Send Her Back, She's Broken!


Hi, I thought today I'd talk about Tabitha's sleep, well lack of sleeping.
Tabitha is 16 months and still has the sleeping pattern of a new born. Lucky me, hey? Tabitha actually slept far better as a new born than she does now.
Tabitha is breastfed, and as a newborn this was a complete fight. Not for her, she had it down straight away, but for me. I had dry nipples that cracked, causing infections, mastitis, and honest to god the worst pain I've felt. However, she thrived. She slept 6 hours straight off and was doing so well with weight and growth, and so I powered through and I bragged, I bragged that she slept. Why oh why did I brag? This was so my come uppance. Well I bragged because as a baby Casper didn't sleep, so I thought I deserved that glee of having a sleeping new born. Little did I know once she hit 4 months, bye bye sleep.

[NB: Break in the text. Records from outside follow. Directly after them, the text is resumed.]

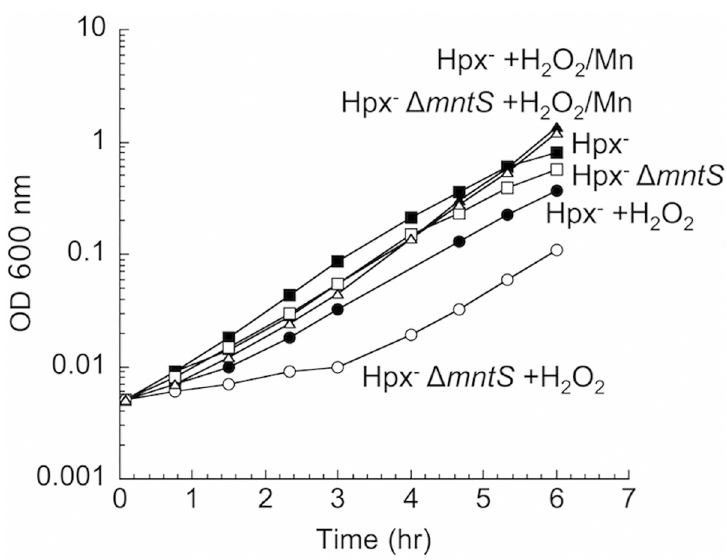
Fig 1. MntS confers resistance to hydrogen peroxide upon manganese limitation. Cells that cannot scavenge H 2 O 2 (Hpx - ) were pre-cultured in anoxic M9 glucose/casamino acids medium and then diluted at time zero into aerated medium of the same composition. Where indicated, 15 μ M H 2 O 2 and/or 5 μ M MnCl 2 were included in the aerated medium. Strains were LC106 (Hpx - ) and JEM1177 (Hpx - Δ mntS ). The data are representative of at least three independent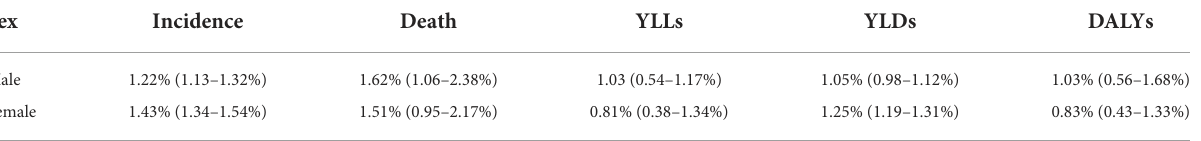
TABLE 5 Annual rate of change of gender-specific disease burden of IHD in China from 1990 to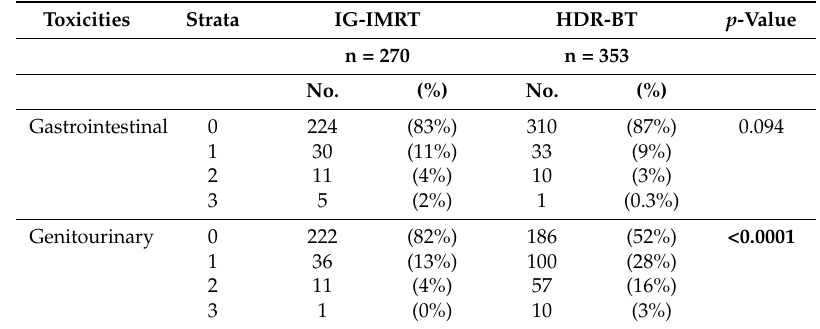
Table 4. Late toxicities according to modalities.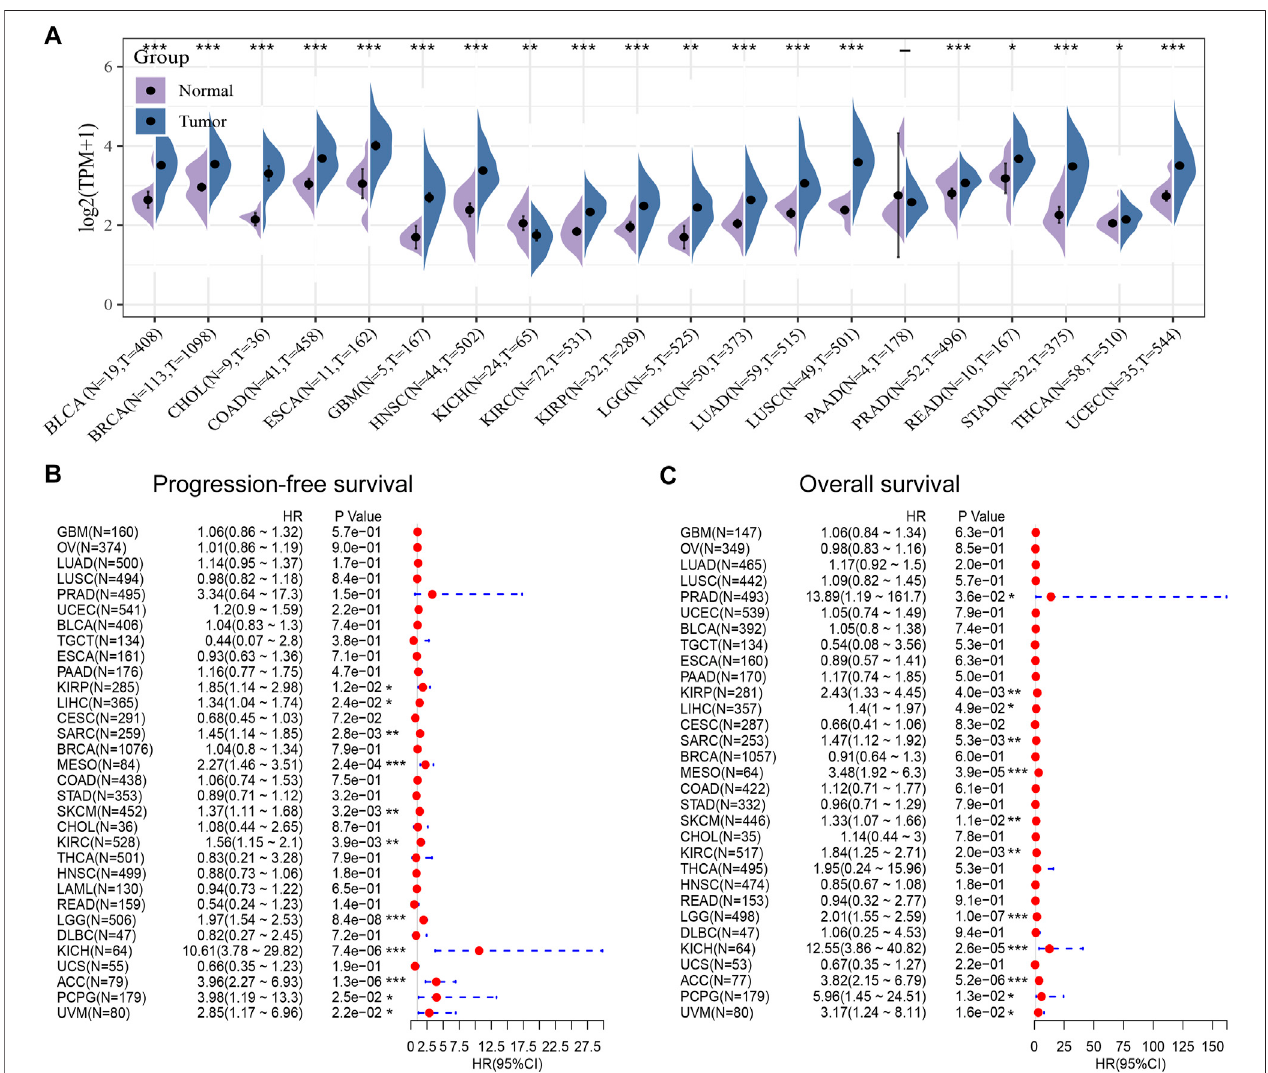
FIGURE 3 | High expression of polymerase epsilon (POLE) in pan-cancers compared with adjacent normal tissues. (A) POLE expression levels between pan- cancerandnormaltissuesbasedonTheCancerGenomeAtlas(TCGA)data.ThedifferentialexpressionofPOLEbetweencancertissueandadjacentnormaltissuewas common in pan-cancer, and the expression of POLE was mainly higher in tumor tissue. (B, C) Cox regression analysis suggests that POLE expression is closely linked with overall survival (OS) in many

4 months hit and sleep regression, I remember thinking it was just a stage. The 4 months sleep regression, right?We have the wonder weeks app and it's great to show you what's coming, what developmental leaps to expect and moods. For Casper the wonder weeks app was dead on and so we saw the leap and we thought it just a little bump and then she'd overcome it. Well I'm still waiting for her to over come it.
I'm struggling on an average of 4-5 hours of broken sleep a night. It's so difficult as she only wants me and boob during the night, and because she has never had a bottle I am not able to share that burden and it really does get tiring.
If I say to anybody about her sleeping, a lot will suggest to stop breastfeeding but I don't want to. I fought to feed Tabitha and I'm just not ready. I know I would regret it instantly if I tried to wean her off. Surprisingly she has a dummy, I know that's not always the norm for breastfed babies, and although it will give her comfort im the day, she spits it out and refuses it at night and wanting only comfort from me.
We have tried maybe different routines as night, including bath time with lavender wash and lotion, massages, black out blinds, ewan the sheep, slumber buddy, stories, white noise, mummy putting her to sleep, daddy putting her to sleep, and thus far none have been successful. I have decided that crying it out and controlled crying are things I will not try, I just don't feel comfortable hearing my daughter cry for me.

At the minute we are trying a new routine and getting her to sleep is taking less time but she's still waking herself up crying.
New routine:
• Bath
• Massage with lavender lotion
• Pjs on
• I feed her on the sofa
• Jamie takes her upstairs
• Brush teeth
• Cuddles and put into her cot
• Story
• Slumber buddy elephant plays nursery rhyme and red glow
• Jamie holds her hand to sleep.
So far getting her to sleep is much improved, it is taking maybe 20 minutes, compared to my 3 hours. However, she cries in her sleep within an hour and wakes herself up. If I run upstairs she will settle back on the dummy and me holding her tummy. She is such a light sleeper, and I'm not sure we can combat that, but anything to stop her waking up like 20 times a night and refusing to go back to sleep would be good. The biggest struggle is between 12am and 1am she'll wake up to feed but then will not settle. She'll stay on me and I will keep her in bed with us but she constantly wakes herself up if she evens just slips slightly off of me, this is when she'll refuse water or dummy and even will get stressed on the boob. I would, and do, willingly co-sleep but she's still so unsettled and wakes up constantly that I'm not sure it's necessarily what she wants.
I'm going to take the new routine as a win, we just need to figure out how to get her to sleep for longer periods.
Do you have any suggestions of a night time routine or things to help them sleep? I'd love to hear!